Pthread_rwlock_rdlock is taking very long during TRT ExecutionContext::enqueue

Hi, I am profiling my trt engine with Nsight System and I noticed some random spikes. All these spikes are completely random. I noticed most of these spikes have a very long pthread_rwlock_rdlock in the OS runtime libraries and this will cause the GPU to go IDLE for awhile.

For example:

I am using multiple processes with more multiple GPUs and I have process locks to ensure processes will not call any CUDA API at the same time on a single GPU. However, I am having this long read lock shown above which causes a huge increase in the latency (21ms compared to the rest 13.8ms)

May I know the reason and how can I solve this problem?

Hi team Nvidia, any insights on this?

Hi @zukko,

The pthread_rwlock_rdlock stall you’re seeing in Nsight Systems is happening inside the NVIDIA CUDA driver itself not in your application code. The CUDA driver uses internal read-write locks to protect its context state. A kernel launch acquires a read-lock, but it gets blocked when another thread or driver operation holds a write-lock.

Most Likely Cause: Lazy CUDA Module Loading

The most common cause of random, intermittent spikes exactly like yours is lazy kernel module loading. By default, CUDA defers loading kernel modules until first use. When a new module loads mid-inference, the driver acquires a write-lock, stalling all concurrent kernel launches until it’s done.

Fix this first : set this in your environment before launching your application:

# Add to your ~/.bashrc or set in the shell before running your executable
export CUDA_MODULE_LOADING=EAGER

Then reload your shell or run source ~/.bashrc. This forces all modules to load upfront at context initialization, eliminating mid-inference write-lock surprises. This is the most targeted fix for the pattern you’re describing.

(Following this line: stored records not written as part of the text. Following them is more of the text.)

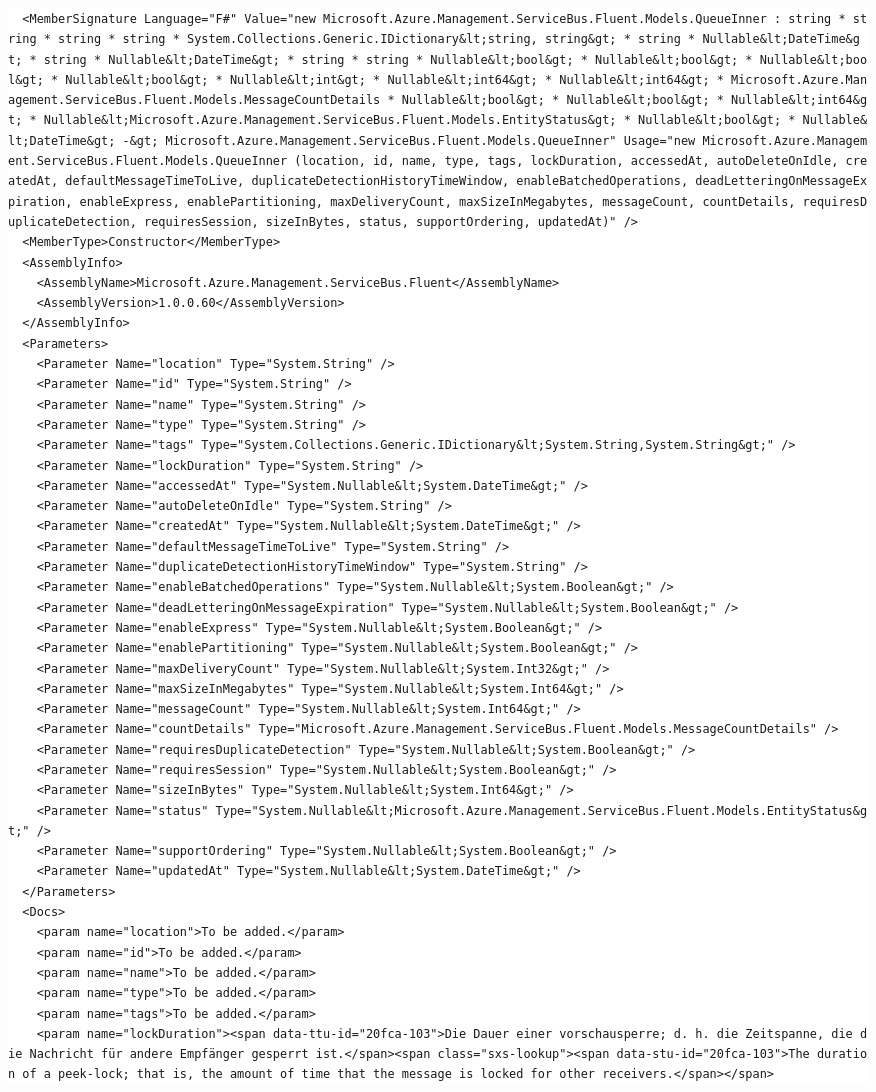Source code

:       <MemberSignature Language="F#" Value="new Microsoft.Azure.Management.ServiceBus.Fluent.Models.QueueInner : string * string * string * string * System.Collections.Generic.IDictionary&lt;string, string&gt; * string * Nullable&lt;DateTime&gt; * string * Nullable&lt;DateTime&gt; * string * string * Nullable&lt;bool&gt; * Nullable&lt;bool&gt; * Nullable&lt;bool&gt; * Nullable&lt;bool&gt; * Nullable&lt;int&gt; * Nullable&lt;int64&gt; * Nullable&lt;int64&gt; * Microsoft.Azure.Management.ServiceBus.Fluent.Models.MessageCountDetails * Nullable&lt;bool&gt; * Nullable&lt;bool&gt; * Nullable&lt;int64&gt; * Nullable&lt;Microsoft.Azure.Management.ServiceBus.Fluent.Models.EntityStatus&gt; * Nullable&lt;bool&gt; * Nullable&lt;DateTime&gt; -&gt; Microsoft.Azure.Management.ServiceBus.Fluent.Models.QueueInner" Usage="new Microsoft.Azure.Management.ServiceBus.Fluent.Models.QueueInner (location, id, name, type, tags, lockDuration, accessedAt, autoDeleteOnIdle, createdAt, defaultMessageTimeToLive, duplicateDetectionHistoryTimeWindow, enableBatchedOperations, deadLetteringOnMessageExpiration, enableExpress, enablePartitioning, maxDeliveryCount, maxSizeInMegabytes, messageCount, countDetails, requiresDuplicateDetection, requiresSession, sizeInBytes, status, supportOrdering, updatedAt)" />
      <MemberType>Constructor</MemberType>
      <AssemblyInfo>
        <AssemblyName>Microsoft.Azure.Management.ServiceBus.Fluent</AssemblyName>
        <AssemblyVersion>1.0.0.60</AssemblyVersion>
      </AssemblyInfo>
      <Parameters>
        <Parameter Name="location" Type="System.String" />
        <Parameter Name="id" Type="System.String" />
        <Parameter Name="name" Type="System.String" />
        <Parameter Name="type" Type="System.String" />
        <Parameter Name="tags" Type="System.Collections.Generic.IDictionary&lt;System.String,System.String&gt;" />
        <Parameter Name="lockDuration" Type="System.String" />
        <Parameter Name="accessedAt" Type="System.Nullable&lt;System.DateTime&gt;" />
        <Parameter Name="autoDeleteOnIdle" Type="System.String" />
        <Parameter Name="createdAt" Type="System.Nullable&lt;System.DateTime&gt;" />
        <Parameter Name="defaultMessageTimeToLive" Type="System.String" />
        <Parameter Name="duplicateDetectionHistoryTimeWindow" Type="System.String" />
        <Parameter Name="enableBatchedOperations" Type="System.Nullable&lt;System.Boolean&gt;" />
        <Parameter Name="deadLetteringOnMessageExpiration" Type="System.Nullable&lt;System.Boolean&gt;" />
        <Parameter Name="enableExpress" Type="System.Nullable&lt;System.Boolean&gt;" />
        <Parameter Name="enablePartitioning" Type="System.Nullable&lt;System.Boolean&gt;" />
        <Parameter Name="maxDeliveryCount" Type="System.Nullable&lt;System.Int32&gt;" />
        <Parameter Name="maxSizeInMegabytes" Type="System.Nullable&lt;System.Int64&gt;" />
        <Parameter Name="messageCount" Type="System.Nullable&lt;System.Int64&gt;" />
        <Parameter Name="countDetails" Type="Microsoft.Azure.Management.ServiceBus.Fluent.Models.MessageCountDetails" />
        <Parameter Name="requiresDuplicateDetection" Type="System.Nullable&lt;System.Boolean&gt;" />
        <Parameter Name="requiresSession" Type="System.Nullable&lt;System.Boolean&gt;" />
        <Parameter Name="sizeInBytes" Type="System.Nullable&lt;System.Int64&gt;" />
        <Parameter Name="status" Type="System.Nullable&lt;Microsoft.Azure.Management.ServiceBus.Fluent.Models.EntityStatus&gt;" />
        <Parameter Name="supportOrdering" Type="System.Nullable&lt;System.Boolean&gt;" />
        <Parameter Name="updatedAt" Type="System.Nullable&lt;System.DateTime&gt;" />
      </Parameters>
      <Docs>
        <param name="location">To be added.</param>
        <param name="id">To be added.</param>
        <param name="name">To be added.</param>
        <param name="type">To be added.</param>
        <param name="tags">To be added.</param>
        <param name="lockDuration"><span data-ttu-id="20fca-103">Die Dauer einer vorschausperre; d. h. die Zeitspanne, die die Nachricht für andere Empfänger gesperrt ist.</span><span class="sxs-lookup"><span data-stu-id="20fca-103">The duration of a peek-lock; that is, the amount of time that the message is locked for other receivers.</span></span>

Other Write-Lock Triggers to Investigate

If the spike persists, look for these during the 21ms window in Nsight Systems:

  • Dynamic allocations: Any cudaMalloc, cudaFree, or cudaHostAlloc call during inference triggers a driver write-lock. All buffers must be pre-allocated before the inference loop.
  • Cold-start JIT compilation: TensorRT may JIT-compile certain kernels on the first few enqueue calls. Always warm up your engine with a few dummy runs before measuring latency.
  • Cross-process driver synchronization: In your multi-process setup, even with per-GPU process isolation, the NVIDIA kernel module is shared across all processes. Driver-level operations in one process can still create write-lock contention visible in another.

Diagnostic tip: In Nsight Systems, during the 21ms spike, check the other processes/threads in the timeline. If you see any memory operation or module activity elsewhere at that exact moment, that’s your write-lock holder.

Longer-Term: Consider NVIDIA MPS

If you have multiple processes sharing a single GPU, Multi-Process Service (MPS) is the correct architectural solution. It merges multiple processes into a single CUDA context, eliminating context-switch overhead and reducing driver-level lock contention significantly. However, if your processes are already strictly one-process-per-GPU, MPS is less impactful here. focus on CUDA_MODULE_LOADING=EAGER first.

Recommended Action Order

  1. Set CUDA_MODULE_LOADING=EAGER in your shell environment and re-profile
  2. Audit your inference loop for any dynamic CUDA allocations
  3. Add engine warmup runs before benchmarking
  4. Use Nsight Systems to identify what’s holding the write-lock during the spike

Let us know what Nsight shows during the spike. happy to dig deeper!

Hey @athkumar

Thank you so much for reply. I have a follow up question. You mentioned that the CUDA by default defers loading the kernel modules until first use but the random spikes I have seen so far are happening in the middle of the loop inference. I already have a warm up of 20 iterations, I wonder if export CUDA_MODULE_LOADING=EAGER still can solve this issue?